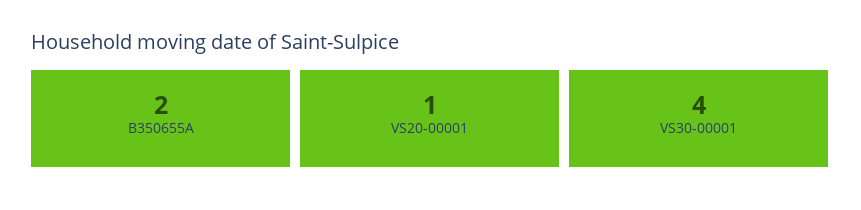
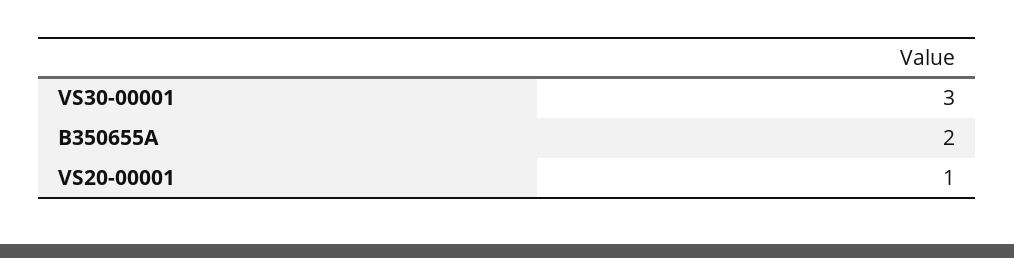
VS30-00001: 4 -> 3

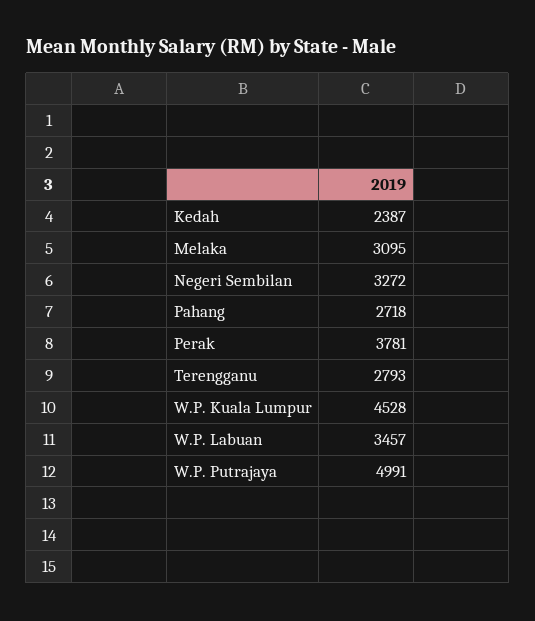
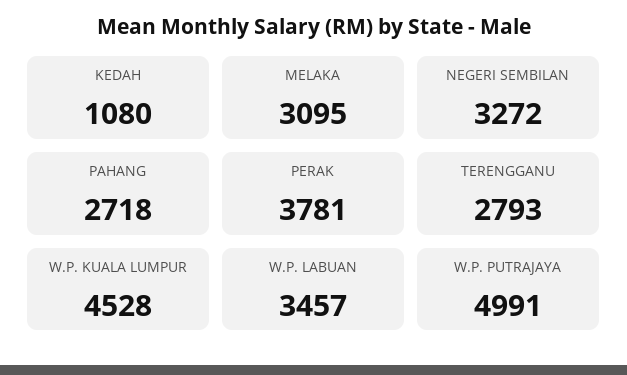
Kedah: 2387 -> 1080

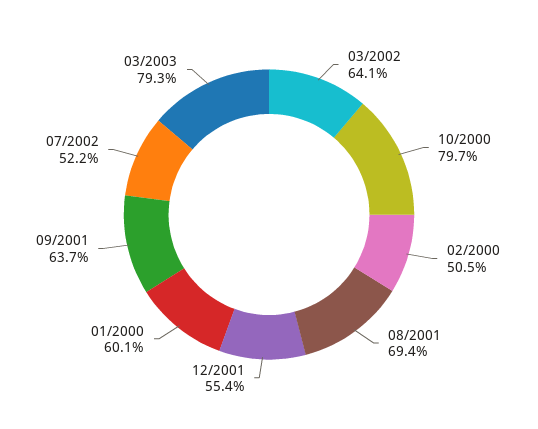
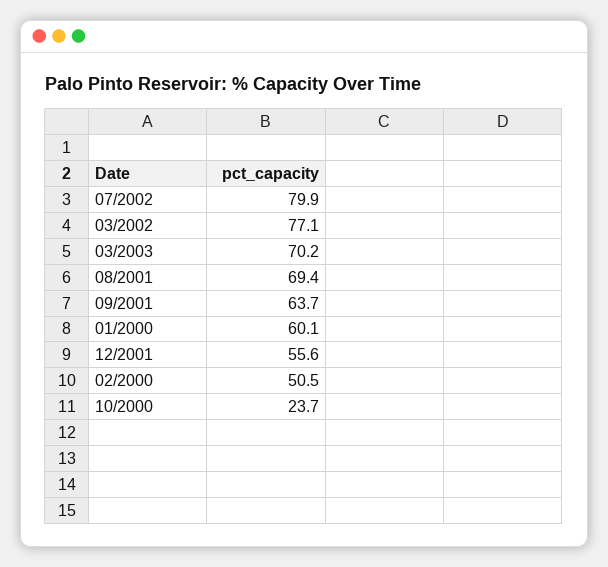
03/2002: 64.1 -> 77.1
10/2000: 79.7 -> 23.7
12/2001: 55.4 -> 55.6
07/2002: 52.2 -> 79.9
03/2003: 79.3 -> 70.2

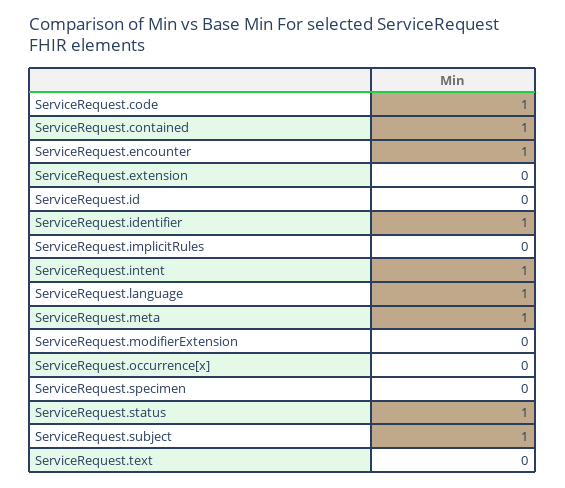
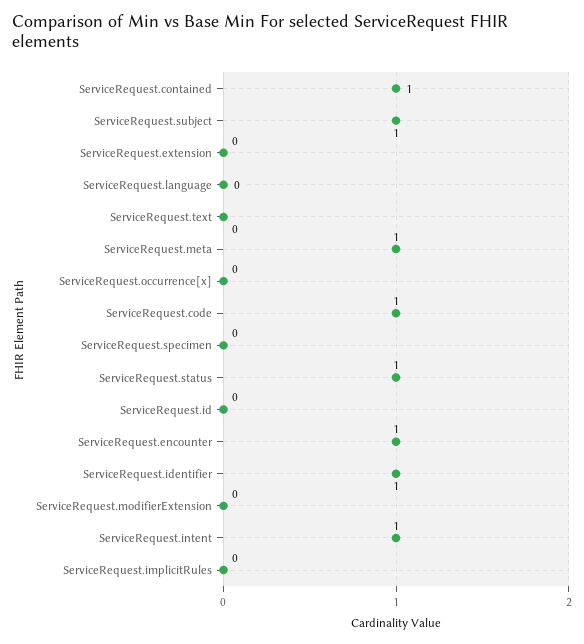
ServiceRequest.language: 1 -> 0

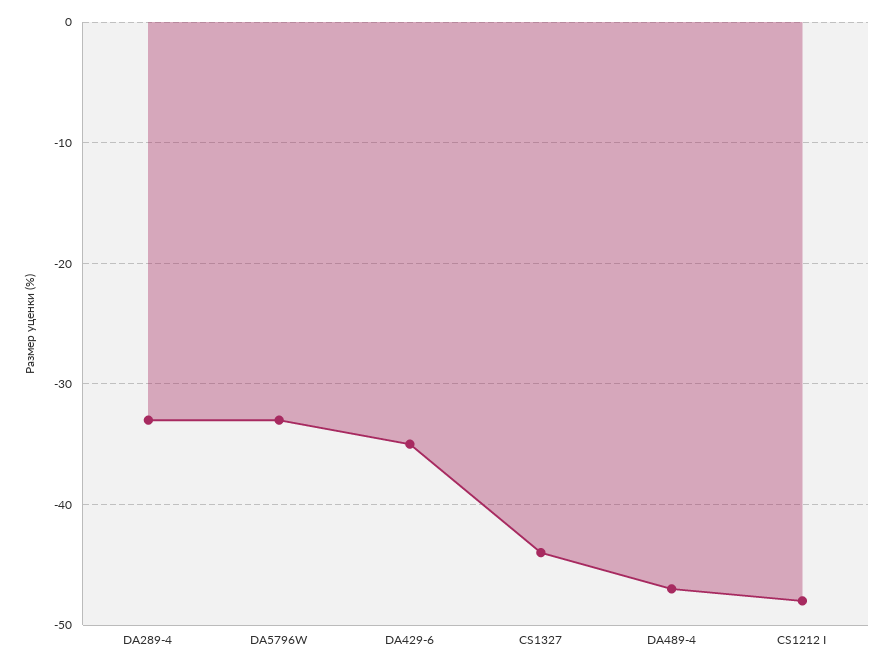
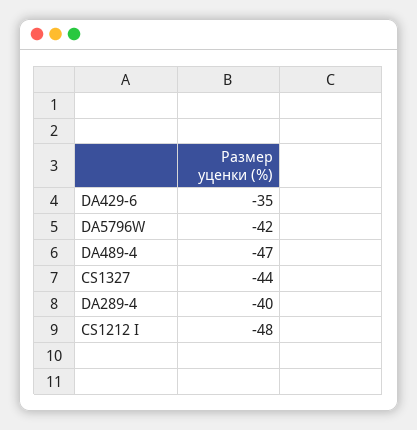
DA289-4: -33 -> -40
DA5796W: -33 -> -42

## WHAT THE EXERCISE ASKS:
Return the entries verbatim without images.

## FINISHED EXERCISE:
VS30-00001: 4 -> 3

Kedah: 2387 -> 1080

03/2002: 64.1 -> 77.1
10/2000: 79.7 -> 23.7
12/2001: 55.4 -> 55.6
07/2002: 52.2 -> 79.9
03/2003: 79.3 -> 70.2

ServiceRequest.language: 1 -> 0

DA289-4: -33 -> -40
DA5796W: -33 -> -42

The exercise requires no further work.